Quando tudo dá errado, é curioso como os homens têm a mania aparentemente estranha de se dedicar ao trabalho como se nada mais existisse. Como se fizesse sequer a mínima diferença para a humanidade. Talvez porque o trabalho seja o único refúgio seguro, um telhado onde somos mestres do nós mesmos.

Eu ainda levaria um bom número de anos até entender a aflição daquele homem.

Telhados de vidro –

Às vezes, as pessoas pegam uma escada e abrem mão de tudo. De diversões, dos amigos, da família. E principalmente das mulheres que supostamente nos amam e das mulheres que pretendem nos amar. Além das centenas de mulheres solteiras, afoitas e perdidas em cada rua e escritório.

À primeira vista parece difícil, mas depois de subir o primeiro telhado a gente vê como é fácil.

Lá de cima o mundo não gira, apenas passa. E passa a partir de uma perspectiva diferente, nos tornando malditos e ao mesmo tempo felizardos por conseguir enxergar tudo melhor, em ângulos nos quais as pessoas lá embaixo nem sonham existir.

Com o passar do tempo, você começa a se acostumar demais com o conforto e o silêncio do seu telhado. Outras pessoas vão tentar subir e não vão conseguir.

Umas vão querer subir para lhe puxar, trazê-lo à vida real aqui debaixo. Outras, contudo, podem simplesmente querer entender como é a vida em cima do telhado. Porque, oras, para você se apegar tanto deve haver algo diferente, reacionário, libertador.

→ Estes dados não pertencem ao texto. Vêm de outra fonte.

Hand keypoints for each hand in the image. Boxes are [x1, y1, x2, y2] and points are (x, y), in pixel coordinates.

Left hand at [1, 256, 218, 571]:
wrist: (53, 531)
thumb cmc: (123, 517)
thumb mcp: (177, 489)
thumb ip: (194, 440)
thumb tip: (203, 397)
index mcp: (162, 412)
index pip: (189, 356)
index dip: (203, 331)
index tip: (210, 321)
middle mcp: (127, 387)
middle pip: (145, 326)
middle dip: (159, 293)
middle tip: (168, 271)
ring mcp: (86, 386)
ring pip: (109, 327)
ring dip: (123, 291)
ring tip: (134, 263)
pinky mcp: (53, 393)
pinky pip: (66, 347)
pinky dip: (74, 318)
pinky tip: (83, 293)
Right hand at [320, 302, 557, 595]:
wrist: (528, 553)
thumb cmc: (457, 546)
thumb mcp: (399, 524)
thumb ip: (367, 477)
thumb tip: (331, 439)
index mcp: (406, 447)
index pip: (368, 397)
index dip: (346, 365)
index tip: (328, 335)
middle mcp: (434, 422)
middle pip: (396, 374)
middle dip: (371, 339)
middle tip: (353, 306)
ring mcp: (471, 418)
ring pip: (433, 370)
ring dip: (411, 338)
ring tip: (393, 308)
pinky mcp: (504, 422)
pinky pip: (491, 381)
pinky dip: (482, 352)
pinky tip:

Só que às vezes não há nada, é apenas um telhado cujas telhas você perdeu ao longo do caminho.

Quando cedemos a escada para uma pessoa subir, comumente elas enxergam apenas um grande vazio. O mesmo vazio pelo qual, depois de tanto tempo, já não conseguimos mais descrever em palavras ou contabilizar as telhas perdidas.

O homem sozinho no telhado geralmente não faz a menor questão em se proteger do mundo que gira, mas zela pela certeza de não ter chances de machucar ninguém. Se porventura uma pessoa tenta e não consegue subir, a naturalidade irá fazê-la ir embora e procurar telhados mais acessíveis, quiçá telhados vazios para derrubar.

Do telhado você vai enxergar várias mãos para o alto, sem saber exatamente se elas desejam puxá-lo para a calçada, subir no telhado com você, tomar seu lugar ou se simplesmente levantam os braços porque todas as demais pessoas estão fazendo a mesma coisa.

As mãos sempre estarão lá, assim como deve ter aparecido várias mulheres interessadas em Cegonha naquelas condições de anhangá-tinhoso.

Sempre haverá alguém estendendo a mão quando todas as outras se forem. Cansadas pelo tempo ou pisadas pelo seu hábito de não olhar para baixo. Até você conseguir  enxergar aquela mão toda machucada, muitas telhas terão caído pela chuva e pelas pedras jogadas, mas às vezes é tarde demais. Às vezes resta apenas uma mão sem força, sem ninguém ali embaixo para lhe ajudar a descer do telhado. E você volta a procurar suas telhas perdidas pelo mundo, em meio a multidão de gente na calçada gritando, brigando e caindo no chão.

O mundo está cheio de pessoas assim. E no fundo nunca sabemos se estamos no telhado ou se é a mão da gente ali sendo pisada.